# TASK TO COMPLETE
Only the lines that hold "present" should be in the answer, each copied from the data below.

# LISTED RECORDS

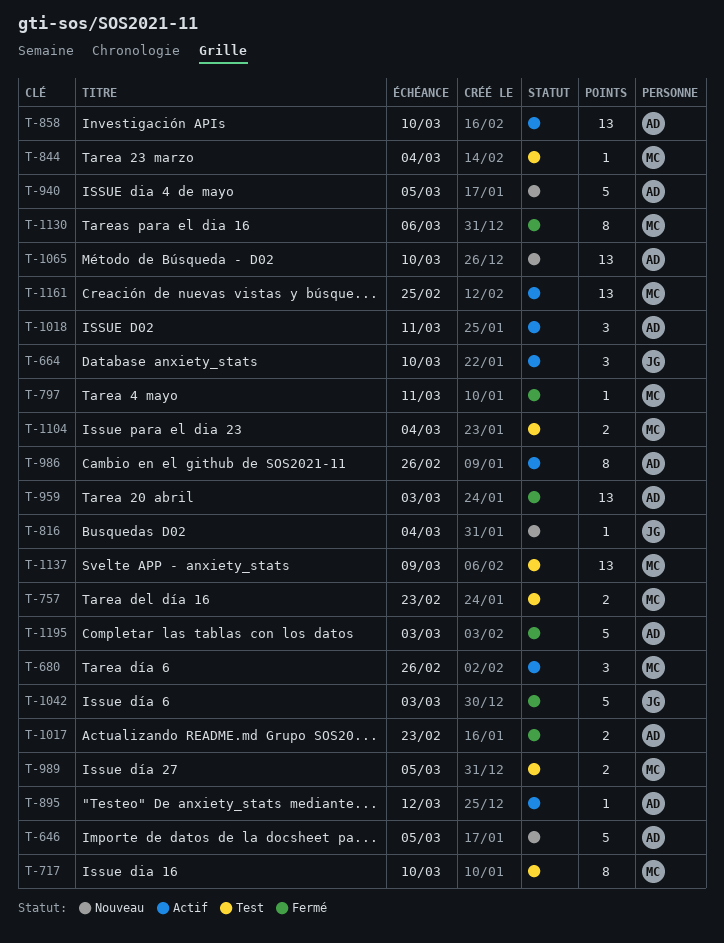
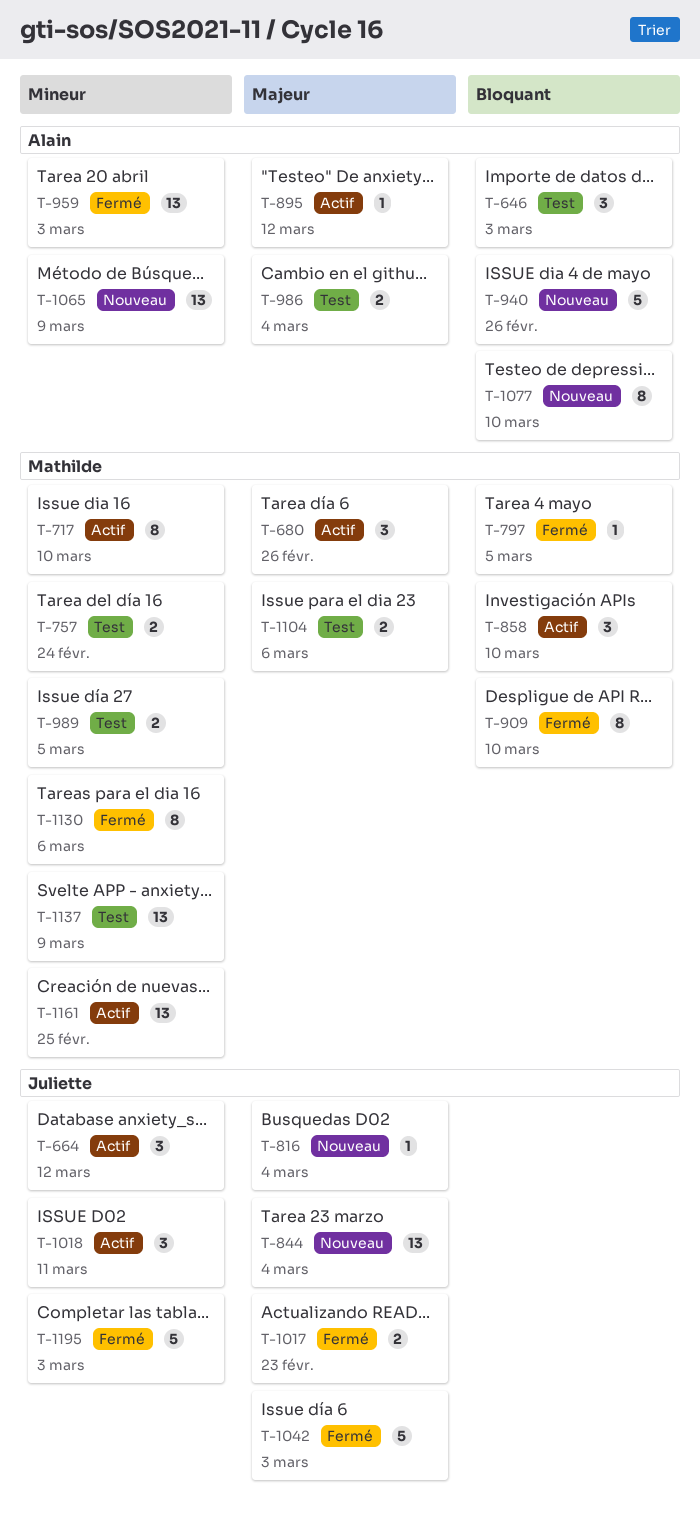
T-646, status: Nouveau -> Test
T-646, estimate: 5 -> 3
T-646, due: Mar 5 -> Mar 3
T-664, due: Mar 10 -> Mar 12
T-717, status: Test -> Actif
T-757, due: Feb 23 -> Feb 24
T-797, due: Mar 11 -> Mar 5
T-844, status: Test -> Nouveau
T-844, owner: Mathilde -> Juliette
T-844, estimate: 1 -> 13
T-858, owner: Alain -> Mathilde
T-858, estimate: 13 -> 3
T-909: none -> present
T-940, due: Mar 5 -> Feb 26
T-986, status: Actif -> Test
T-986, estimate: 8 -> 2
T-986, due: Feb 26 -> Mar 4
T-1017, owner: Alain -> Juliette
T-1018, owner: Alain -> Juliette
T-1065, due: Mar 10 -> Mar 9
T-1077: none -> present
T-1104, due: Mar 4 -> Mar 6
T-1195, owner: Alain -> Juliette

# WRITTEN ANSWER
T-909: none -> present
T-1077: none -> present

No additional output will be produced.